Mathieu listed a number of other measures the government has taken to combat anti-Asian racism, including consulting with Asian Canadians to ensure that their needs informed the government's response to COVID-19.
She said the government is also working to diversify the public service, open up economic opportunities for racialized communities and do a better job of collecting race-based data.
But critics argue that, two years into the strategy, progress has been slow.
Permanent funding needed, advocates say
Shalini Konanur, executive director of the South Asian Legal Clinic of Ontario, said the focus needs to move beyond funding community projects to a wholesale examination of how government policies and programs put racialized people at a disadvantage.
She said the anti-racism secretariat doesn't have the resources it needs to do that work.
"Many of the things that need to be fixed are systemic issues within government [such as] barriers in income support, in immigration and employment legislation," said Konanur.
"As it stands, [the secretariat is] limited in the work that they can do."
Konanur said the anti-racism secretariat should be funded at a level similar to that of Women and Gender Equality Canada —a full-status federal department with an average annual budget of $134 million between 2018 and 2022.
"If Canada is now serious on anti-racism … the budget really needs to provide ample resources to make that secretariat fully functional and able to then go across government and look at different ways in which systemic racism creates barriers," said Konanur.
Advocates call for a national action plan
Go and Konanur are part of a coalition of groups that submitted a plan to Freeland's office ahead of the upcoming federal budget.

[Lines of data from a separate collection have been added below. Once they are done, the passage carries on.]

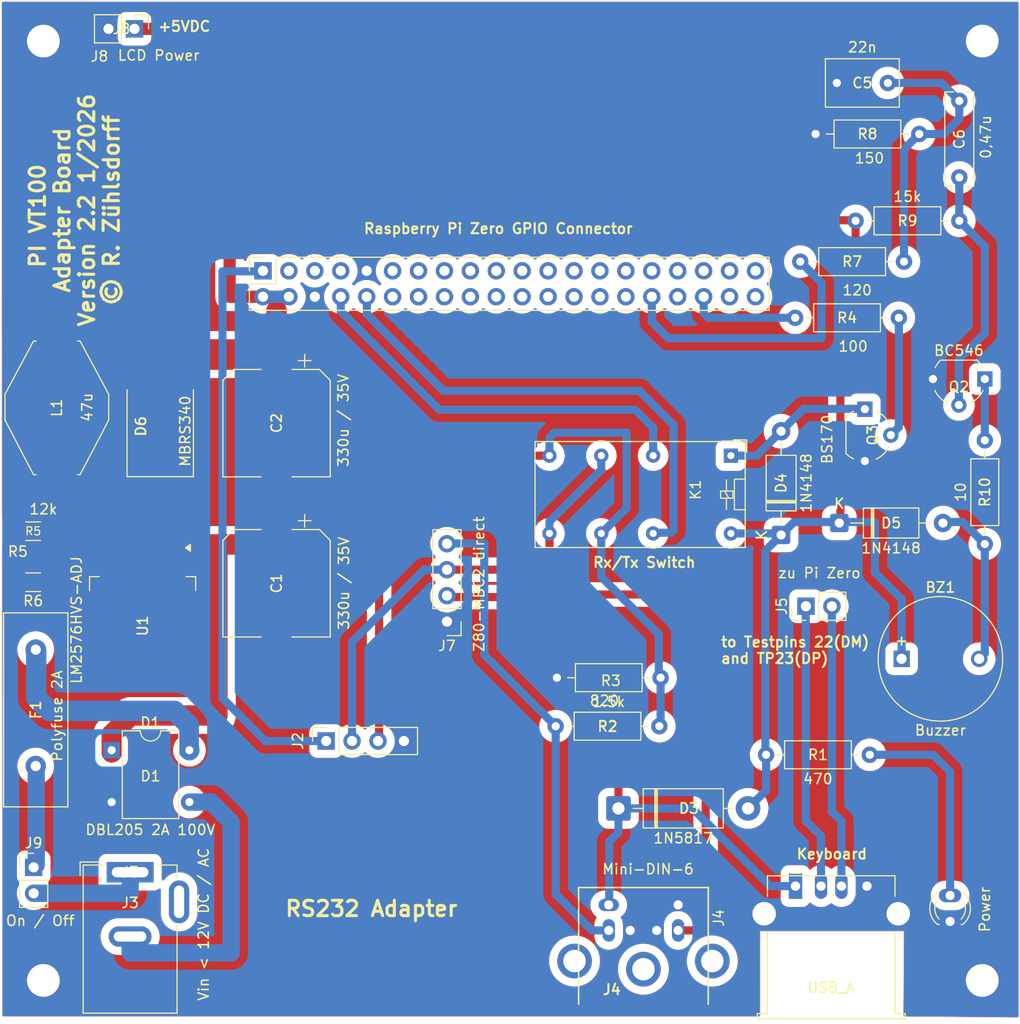
<source format=kicad_pcb>
(kicad_pcb
	(version 20241229)
	(generator "pcbnew")
	(generator_version "9.0")
	(general
		(thickness 1.6)
		(legacy_teardrops no)
	)
	(paper "A3")
	(title_block
		(date "15 nov 2012")
	)
	(layers
		(0 "F.Cu" signal)
		(2 "B.Cu" signal)
		(9 "F.Adhes" user "F.Adhesive")
		(11 "B.Adhes" user "B.Adhesive")
		(13 "F.Paste" user)
		(15 "B.Paste" user)
		(5 "F.SilkS" user "F.Silkscreen")
		(7 "B.SilkS" user "B.Silkscreen")
		(1 "F.Mask" user)
		(3 "B.Mask" user)
		(17 "Dwgs.User" user "User.Drawings")
		(19 "Cmts.User" user "User.Comments")
		(21 "Eco1.User" user "User.Eco1")
		(23 "Eco2.User" user "User.Eco2")
		(25 "Edge.Cuts" user)
		(27 "Margin" user)
		(31 "F.CrtYd" user "F.Courtyard")
		(29 "B.CrtYd" user "B.Courtyard")
		(35 "F.Fab" user)
		(33 "B.Fab" user)
		(39 "User.1" user)
		(41 "User.2" user)
		(43 "User.3" user)
		(45 "User.4" user)
		(47 "User.5" user)
		(49 "User.6" user)
		(51 "User.7" user)
		(53 "User.8" user)
		(55 "User.9" user)
	)
	(setup
		(stackup
			(layer "F.SilkS"
				(type "Top Silk Screen")
			)
			(layer "F.Paste"
				(type "Top Solder Paste")
			)
			(layer "F.Mask"
				(type "Top Solder Mask")
				(color "Green")
				(thickness 0.01)
			)
			(layer "F.Cu"
				(type "copper")
				(thickness 0.035)
			)
			(layer "dielectric 1"
				(type "core")
				(thickness 1.51)
				(material "FR4")
				(epsilon_r 4.5)
				(loss_tangent 0.02)
			)
			(layer "B.Cu"
				(type "copper")
				(thickness 0.035)
			)
			(layer "B.Mask"
				(type "Bottom Solder Mask")
				(color "Green")
				(thickness 0.01)
			)
			(layer "B.Paste"
				(type "Bottom Solder Paste")
			)
			(layer "B.SilkS"
				(type "Bottom Silk Screen")
			)
			(copper_finish "None")
			(dielectric_constraints no)
		)
		(pad_to_mask_clearance 0)
		(allow_soldermask_bridges_in_footprints no)
		(tenting front back)
		(aux_axis_origin 99.2 168.6)
		(grid_origin 99.2 168.6)
		(pcbplotparams
			(layerselection 0x00000000_00000000_5555555d_df55557f)
			(plot_on_all_layers_selection 0x00000000_00000000_00000000_00000000)
			(disableapertmacros no)
			(usegerberextensions yes)
			(usegerberattributes no)
			(usegerberadvancedattributes no)
			(creategerberjobfile no)
			(dashed_line_dash_ratio 12.000000)
			(dashed_line_gap_ratio 3.000000)
			(svgprecision 6)
			(plotframeref no)
			(mode 1)
			(useauxorigin yes)
			(hpglpennumber 1)
			(hpglpenspeed 20)
			(hpglpendiameter 15.000000)
			(pdf_front_fp_property_popups yes)
			(pdf_back_fp_property_popups yes)
			(pdf_metadata yes)
			(pdf_single_document no)
			(dxfpolygonmode yes)
			(dxfimperialunits yes)
			(dxfusepcbnewfont yes)
			(psnegative no)
			(psa4output no)
			(plot_black_and_white yes)
			(sketchpadsonfab no)
			(plotpadnumbers no)
			(hidednponfab no)
			(sketchdnponfab yes)
			(crossoutdnponfab yes)
			(subtractmaskfromsilk no)
			(outputformat 1)
			(mirror no)
			(drillshape 0)
			(scaleselection 1)
			(outputdirectory "Gerber/")
		)
	)
	(net 0 "")
	(net 1 "GND")
	(net 2 "/GPIO2{slash}SDA1")
	(net 3 "/GPIO3{slash}SCL1")
	(net 4 "/GPIO4{slash}GPCLK0")
	(net 5 "/GPIO14{slash}TXD0")
	(net 6 "/GPIO15{slash}RXD0")
	(net 7 "/GPIO17")
	(net 8 "/GPIO18{slash}PCM.CLK")
	(net 9 "/GPIO27")
	(net 10 "/GPIO22")
	(net 11 "/GPIO23")
	(net 12 "/GPIO26")
	(net 13 "/GPIO24")
	(net 14 "/GPIO10{slash}SPI0.MOSI")
	(net 15 "/GPIO9{slash}SPI0.MISO")
	(net 16 "/GPIO25")
	(net 17 "/GPIO11{slash}SPI0.SCLK")
	(net 18 "/GPIO8{slash}SPI0.CE0")
	(net 19 "/GPIO7{slash}SPI0.CE1")
	(net 20 "/ID_SDA")
	(net 21 "/ID_SCL")
	(net 22 "/GPIO5")
	(net 23 "/GPIO6")
	(net 24 "Net-(C5-Pad1)")
	(net 25 "/GPIO13{slash}PWM1")
	(net 26 "/GPIO19{slash}PCM.FS")
	(net 27 "/GPIO16")
	(net 28 "/GPIO20{slash}PCM.DIN")
	(net 29 "/GPIO21{slash}PCM.DOUT")
	(net 30 "+5V")
	(net 31 "+3V3")
	(net 32 "Net-(D6-K)")
	(net 33 "unconnected-(J1-Pin_17-Pad17)")
	(net 34 "Net-(D1-+)")
	(net 35 "Net-(U1-FB)")
	(net 36 "Net-(J3-In)")
	(net 37 "Net-(J5-Pin_1)")
	(net 38 "Net-(J5-Pin_2)")
	(net 39 "Net-(D3-K)")
	(net 40 "unconnected-(J1-Pin_25-Pad25)")
	(net 41 "unconnected-(J1-Pin_20-Pad20)")
	(net 42 "unconnected-(J1-Pin_30-Pad30)")
	(net 43 "unconnected-(J1-Pin_14-Pad14)")
	(net 44 "unconnected-(J1-Pin_34-Pad34)")
	(net 45 "unconnected-(J1-Pin_39-Pad39)")
	(net 46 "Net-(J9-Pin_1)")
	(net 47 "Net-(J2-Pin_3)")
	(net 48 "Net-(J2-Pin_2)")
	(net 49 "Net-(D4-A)")
	(net 50 "Net-(D2-A)")
	(net 51 "Net-(Q2-B)")
	(net 52 "Sound")
	(net 53 "Net-(Q2-C)")
	(net 54 "Net-(J7-Pin_4)")
	(net 55 "Net-(BZ1--)")
	(net 56 "Net-(J3-Ext)")
	(net 57 "Net-(D1-Pad4)")
	(net 58 "Net-(Q3-G)")
	(footprint "Connector_PinSocket_2.54mm:PinSocket_2x20_P2.54mm_Vertical" (layer "F.Cu") (at 124.77 95.4 90))
	(footprint "Resistor_SMD:R_1206_3216Metric_Pad1.30x1.75mm_HandSolder" (layer "F.Cu") (at 102.25 120.9))
	(footprint "MountingHole:MountingHole_3.2mm_M3" (layer "F.Cu") (at 103.25 164.9))
	(footprint "Diode_THT:D_A-405_P10.16mm_Horizontal" (layer "F.Cu") (at 181.24 120.1))
	(footprint "Connector_PinSocket_2.54mm:PinSocket_1x04_P2.54mm_Vertical" (layer "F.Cu") (at 130.96 141.45 90))
	(footprint "Resistor_SMD:R_1206_3216Metric_Pad1.30x1.75mm_HandSolder" (layer "F.Cu") (at 102.25 125.9 180))
	(footprint "Capacitor_THT:C_Rect_L9.0mm_W2.6mm_P7.50mm_MKT" (layer "F.Cu") (at 193 78.75 -90))
	(footprint "Package_TO_SOT_THT:TO-92_Wide" (layer "F.Cu") (at 183.75 108.95 -90))
	(footprint "Package_TO_SOT_SMD:TO-263-5_TabPin3" (layer "F.Cu") (at 112.975 130.175 -90))
	(footprint "Capacitor_THT:C_Rect_L7.0mm_W4.5mm_P5.00mm" (layer "F.Cu") (at 186 77 180))
	(footprint "Fuse:Fuse_Littelfuse-LVR200" (layer "F.Cu") (at 102.5 143.9 90))
	(footprint "Mini_DIN6:J_Mini-DIN-6" (layer "F.Cu") (at 162.05 168.5 180))
	(footprint "LED_THT:LED_D3.0mm" (layer "F.Cu") (at 192.1 159.12 90))
	(footprint "Package_TO_SOT_THT:TO-92_Wide" (layer "F.Cu") (at 195.5 106 180))
	(footprint "Resistor_THT:R_Axial_DIN0207_L6.3mm_D2.5mm_P10.16mm_Horizontal" (layer "F.Cu") (at 178.92 82))
	(footprint "Resistor_THT:R_Axial_DIN0207_L6.3mm_D2.5mm_P10.16mm_Horizontal" (layer "F.Cu") (at 153.57 135.25))
	(footprint "Connector_PinHeader_2.54mm:PinHeader_1x02_P2.54mm_Vertical" (layer "F.Cu") (at 112.175 71.7 -90))
	(footprint "MountingHole:MountingHole_3.2mm_M3" (layer "F.Cu") (at 195.25 72.9))
	(footprint "MountingHole:MountingHole_3.2mm_M3" (layer "F.Cu") (at 103.25 72.9))
	(footprint "Connector_BarrelJack:BarrelJack_GCT_DCJ200-10-A_Horizontal" (layer "F.Cu") (at 111.75 154.3))
	(footprint "Relay_THT:Relay_DPDT_Omron_G5V-2" (layer "F.Cu") (at 170.62 113.5 -90))
	(footprint "Resistor_THT:R_Axial_DIN0207_L6.3mm_D2.5mm_P10.16mm_Horizontal" (layer "F.Cu") (at 176.92 100))
	(footprint "Connector_PinHeader_2.54mm:PinHeader_1x02_P2.54mm_Vertical" (layer "F.Cu") (at 177.975 128.25 90))
	(footprint "Buzzer_Beeper:MagneticBuzzer_ProSignal_ABI-009-RC" (layer "F.Cu") (at 187.35 133.4))
	(footprint "Diode_SMD:D_SMC" (layer "F.Cu") (at 114.7 110.65 90))
	(footprint "Capacitor_SMD:CP_Elec_10x10" (layer "F.Cu") (at 126.1 110.3175 -90))
	(footprint "Diode_THT:Diode_Bridge_DIP-4_W7.62mm_P5.08mm" (layer "F.Cu") (at 109.94 142.35))
	(footprint "Diode_THT:D_A-405_P10.16mm_Horizontal" (layer "F.Cu") (at 175.54 121.27 90))
	(footprint "Diode_THT:D_DO-15_P12.70mm_Horizontal" (layer "F.Cu") (at 159.6 148.05))
	(footprint "Resistor_THT:R_Axial_DIN0207_L6.3mm_D2.5mm_P10.16mm_Horizontal" (layer "F.Cu") (at 174.07 142.8))
	(footprint "Resistor_THT:R_Axial_DIN0207_L6.3mm_D2.5mm_P10.16mm_Horizontal" (layer "F.Cu") (at 195.5 112 -90))
	(footprint "Connector_PinHeader_2.54mm:PinHeader_1x04_P2.54mm_Vertical" (layer "F.Cu") (at 142.8 129.75 180))
	(footprint "Inductor_SMD:L_Fastron_PISN" (layer "F.Cu") (at 104.56 108.77 -90))
	(footprint "Resistor_THT:R_Axial_DIN0207_L6.3mm_D2.5mm_P10.16mm_Horizontal" (layer "F.Cu") (at 193 90.5 180))
	(footprint "Capacitor_SMD:CP_Elec_10x10" (layer "F.Cu") (at 126.1 126 -90))
	(footprint "Connector_USB:USB_A_Stewart_SS-52100-001_Horizontal" (layer "F.Cu") (at 176.95 155.66))
	(footprint "Resistor_THT:R_Axial_DIN0207_L6.3mm_D2.5mm_P10.16mm_Horizontal" (layer "F.Cu") (at 163.61 140 180))
	(footprint "MountingHole:MountingHole_3.2mm_M3" (layer "F.Cu") (at 195.25 164.9))
	(footprint "Resistor_THT:R_Axial_DIN0207_L6.3mm_D2.5mm_P10.16mm_Horizontal"
		(layer "F.Cu")
		(uuid "facde7c8-b6ac-4192-a09f-c86e2efd39c8")
		(at 177.42 94.5)
		(descr "Resistor, Axial_DIN0207 series, Axial, Horizontal, pin pitch=10.16mm, 0.25W = 1/4W, length*diameter=6.3*2.5mm^2, http://cdn-reichelt.de/documents/datenblatt/B400/1_4W%23YAG.pdf")
		(tags "Resistor Axial_DIN0207 series Axial Horizontal pin pitch 10.16mm 0.25W = 1/4W length 6.3mm diameter 2.5mm")
		(property "Reference" "R7"
			(at 5.08 0 0)
			(layer "F.SilkS")
			(uuid "7fb0ef4c-43d1-4d0a-b767-dbf1b3cd11a9")
			(effects
				(font
					(size 1 1)
					(thickness 0.15)
				)
			)
		)
		(property "Value" "120"
			(at 5.58 2.8 0)
			(layer "F.SilkS")
			(uuid "e8dd6f97-d101-4c7a-9341-2f89f17e1ed6")
			(effects
				(font
					(size 1 1)
					(thickness 0.15)
				)
			)
		)
		(property "Datasheet" ""
			(at 0 0 0)
			(layer "F.Fab")
			(hide yes)
			(uuid "bd7899ee-e5f4-44b4-bf31-55963233b1f0")
			(effects
				(font
					(size 1.27 1.27)
					(thickness 0.15)
				)
			)
		)
		(property "Description" "Resistor"
			(at 0 0 0)
			(layer "F.Fab")
			(hide yes)
			(uuid "1eec2596-2b65-46af-a9c9-22b185d9c18c")
			(effects
				(font
					(size 1.27 1.27)
					(thickness 0.15)
				)
			)
		)
		(property ki_fp_filters "R_*")
		(path "/0dfc9bb5-1da1-45a8-8d9f-a16ada4d6e90")
		(sheetname "/")
		(sheetfile "VT100.kicad_sch")
		(attr through_hole)
		(fp_line
			(start 1.04 0)
			(end 1.81 0)
			(stroke
				(width 0.12)
				(type solid)
			)
			(layer "F.SilkS")
			(uuid "5649c94b-0dbc-4fef-9651-2f7c3feafc14")
		)
		(fp_line
			(start 9.12 0)
			(end 8.35 0)
			(stroke
				(width 0.12)
				(type solid)
			)
			(layer "F.SilkS")
			(uuid "b3b7e1fc-4e64-4277-a3b2-535cc0821ca6")
		)
		(fp_rect
			(start 1.81 -1.37)
			(end 8.35 1.37)
			(stroke
				(width 0.12)
				(type solid)
			)
			(fill no)
			(layer "F.SilkS")
			(uuid "eb7d768f-3f0d-48b3-8935-44d55f25483f")
		)
		(fp_rect
			(start -1.05 -1.5)
			(end 11.21 1.5)
			(stroke
				(width 0.05)
				(type solid)
			)
			(fill no)
			(layer "F.CrtYd")
			(uuid "6ddc60c0-50d2-4b73-b0f6-389cebb42348")
		)
		(fp_line
			(start 0 0)
			(end 1.93 0)
			(stroke
				(width 0.1)
				(type solid)
			)
			(layer "F.Fab")
			(uuid "4774aad8-2a48-4b6c-ab62-dc2070c19ad4")
		)
		(fp_line
			(start 10.16 0)
			(end 8.23 0)
			(stroke
				(width 0.1)
				(type solid)
			)
			(layer "F.Fab")
			(uuid "4a828baf-bbec-487a-9c58-9060fb77328e")
		)
		(fp_rect
			(start 1.93 -1.25)
			(end 8.23 1.25)
			(stroke
				(width 0.1)
				(type solid)
			)
			(fill no)
			(layer "F.Fab")
			(uuid "aea043a
... [332902 chars truncated]
</source>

Their proposal calls on the government to: increase funding for the anti-racism secretariat and make it permanent; develop a comprehensive national action plan to guide its work; develop a stronger mandate for the collection of race-based data; and pass legislation that would enshrine in law the anti-racism secretariat and other anti-racism programs so they can't be scrapped by a future government with different priorities.
NDP MP Jenny Kwan also has been pushing the federal government to take stronger action against anti-Asian racism.
Kwan questioned Prime Minister Justin Trudeau on the issue in the House of Commons last month. Trudeau responded by saying the rise in anti-Asian hatred and racism is "horrific" and "unacceptable" and reiterated the government's commitment to fighting it.
"The prime minister is often quick to come out to condemn these actions, but we need more than that, more than words to address this," said Kwan. "We should all condemn these actions and then follow up [with] action to ensure that we address these issues in a holistic way."
The NDP received unanimous consent from MPs in the House of Commons to pass two motions in late March — one that called on the government to include anti-Asian racism in the Anti-Racism Strategy and another that demanded action on hate crimes in Canada.
Kwan said every police department in Canada should have a hate crime unit made up of officers with adequate training — something she said is currently not the case. She also called on the government to review its current and past policies with an eye to amending those that put racialized people at a disadvantage.